Zaten şuanda da masumiyet karinesi ihlal edilerek güya burjuva hukuku açısından temel haklardan kabul edilen “mülkiyet hakkı” alabildiğine ihlal ediliyor. Meclise getirileceği söylenen düzenlemede özgürlük ve güvenlik hakkına da saldırı niteliğinde tutukluların tahliye kararını keyfiliğe bırakan hükümler var. Söz konusu düzenlemeye göre tutukluların tahliye talebine üç gün içinde değil  de 15 gün içinde yanıt verilmesi öneriliyor. Söz konusu düzenlemede yargılama aleniyetini ihlal edecek şekilde duruşmaların yapılacağı yerin değiştirilmesi hüküm haline getirilmek isteniyor. Yine dürüst yargılanma hakkının temel koşullarından olan silahların eşitliği ilkesine aykırı bir şekilde savunmanın tanık ve uzman kişi dinletmesini engelleyecek tarzda düzenlemeler getiriliyor.
 
Ayrıca Yargıtay’ın bozma kararları üzerine mahkeme ilk kararında direndiği takdirde Yargıtay hukuk veya ceza genel kurulu denetimi kaldırılmak isteniyor. Yetki kararı bozan daireye verilmek isteniyor. Yine getirilecek tasarı da adeta paralı yargı sistemi düzenlenmek isteniyor. İstinaf kanun yoluna başvuru sınırı 1.500 TL’den 7 bin TL’ye, temyiz kanun yoluna başvuru sınırı 25 bin TL’den 50 bin TL’ye çıkarılmak isteniyor.
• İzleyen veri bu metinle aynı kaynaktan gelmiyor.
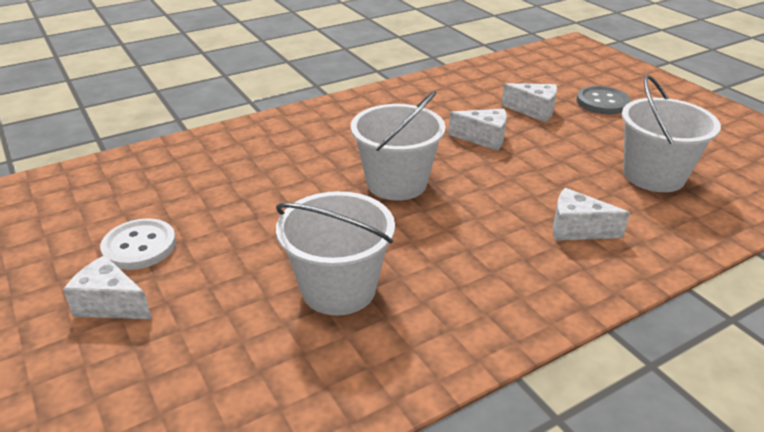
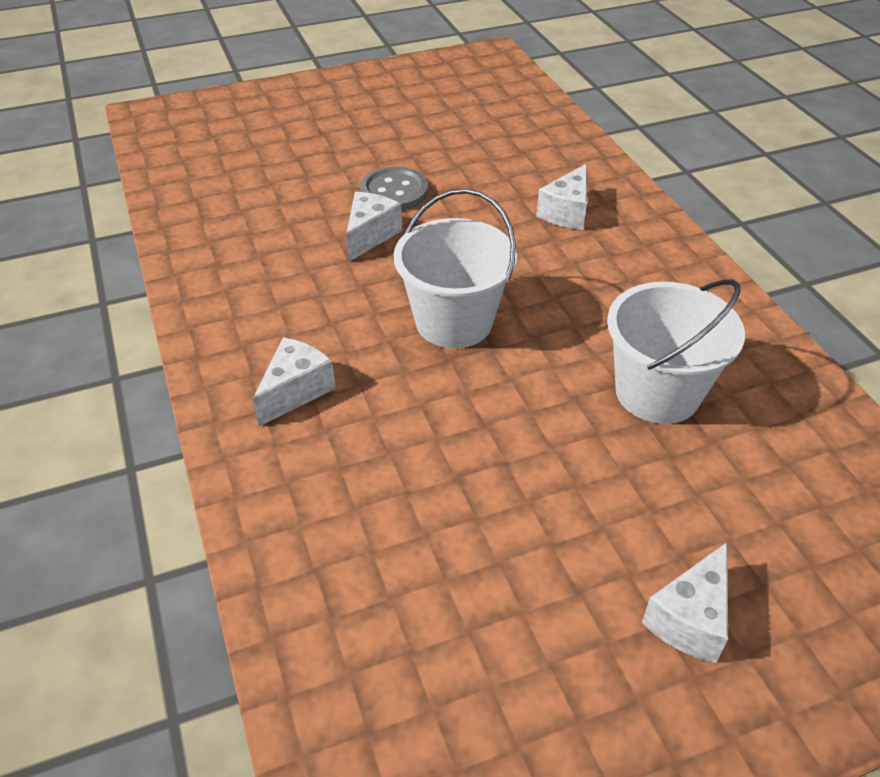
camera: 80 degrees left, 10 degrees up
(139, 246) = (562, 597): white button -> none
(534, 111) = (317, 185): white cheese -> white cheese (296, 391)
(602, 102) = (318, 135): grey button -> grey button (394, 192)
(654, 175) = (482, 146): white bucket -> none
OHAL Derhal Kaldırılmalıdır.
 
Ağustos ayında BM İnsan Hakları Yüksek Komiserliği OHAL bahanesiyle “BM Kişisel Ve Siyasal Haklar Uluslararası Sözleşmesinin” askıya alınmasının haklı ve meşru bir nedeni olmadığını gayet isabetli bir şekilde açıklamış ve meşhur Siracusa ilkelerini hatırlatmıştı. Yani bu ilkelere göre;
 
Ulusun yaşamını tehdit eden bir durumdan bahsedebilmek için nüfusun tamamını ve devlet topraklarının bir kısmını veya tamamını etkilemesi,
 
Anayasal kurumların işleyişini, varlığını, nüfusun fiziksel bütünlüğünü tehdit etmesi gerektiğini belirtmişti.
 
Kaldı ki AİHS 15. Maddeye göre de aynı koşullar aranıyor. AİHK, AİHM kararlarına göre de OHAL’in meşru sayılabilmesi için tehlike mevcut veya pek yakın olmalı ve sonuçları bütün ulusu etkileyecek nitelikte olmalıdır. OHAL’i gerektiren olay aynı zamanda ortaya çıkmış olmalı, yani ortaya çıkma ihtimali gerekçesiyle olağanüstü yönetim usullerine başvurulmamalıdır. OHAL için başka bir şartta mevcut tehlikeye karşı devletin normal olanaklarıyla karşı koymada güçsüz kalmasıdır.
 
15 Temmuz menfur darbe girişimi 15-16 Temmuz’da kesin olarak devlet güçleriyle bastırıldığı halde, ayrıca pek yakın tehlike emaresi de olmadığına göre OHAL ilanı ve yeniden uzatılması asla haklı ve meşru kabul edilemez. Mevcut pozitif ulusalüstü hukuk bağıtlarına göre ortada haklı ve meşru OHAL olsa dahi insan hakları hukukunda sert çekirdek haklar diye tabir edilen haklara riayet edilmesi, yükümlülük azaltılmaması şarttır. Yani ayrımcılık yasağı, kişi olarak tanınma hakkı, yaşam hakkı, işkence yasağı, kulluk ve kölelik yasağı, din, vicdan, düşünce, kanaat özgürlüğü, suç ve cezaların kanuniliği, geriye yürümezliği, masumiyet karinesi, borç nedeniyle hapis yasağı, adil yargılanma hakkı asla ihlal edilmeyecektir. Bugün 8 kararname ve uygulamalarla bu sert çekirdek hakların tümü ihlal edilmiştir. Nitekim bu hususları BM İnsan Hakları Yüksek Komiserliğinden sonra birkaç gün önce Avrupa Konseyi insan Hakları Komiseri Nils Muiznieks’de vurgulamış ve tekrarlamıştır. Türkiye’deki OHAL ve uygulamalarının sonuçları üzerine yayınladığı Memorandum da OHAL’e son verilmesini ve hızla olağan sürece dönülmesini istemiştir. Avrupa Yargı Konseyleri ağıda HSYK’nın gözlemci üyeliğini askıya alacağını belirtmiştir. Bu açıklamayı Avrupa Yargıçlar Birliği başkanı Chiristope Regnard yapmıştır.
 
Özetleyecek olursak OHAL ve uygulamaları 15 Temmuz menfur darbe girişimi bahanesiyle tüm muhalefeti susturan OHAL sonrasını da etkileyecek şekilde faşizan düzenlemeleri kalıcı hale getiren fiili bir tiranlık rejimine dönüşmüştür. Tüm demokratik kurumların OHAL’in derhal kaldırılması için gür sesle haykırması gerekiyor.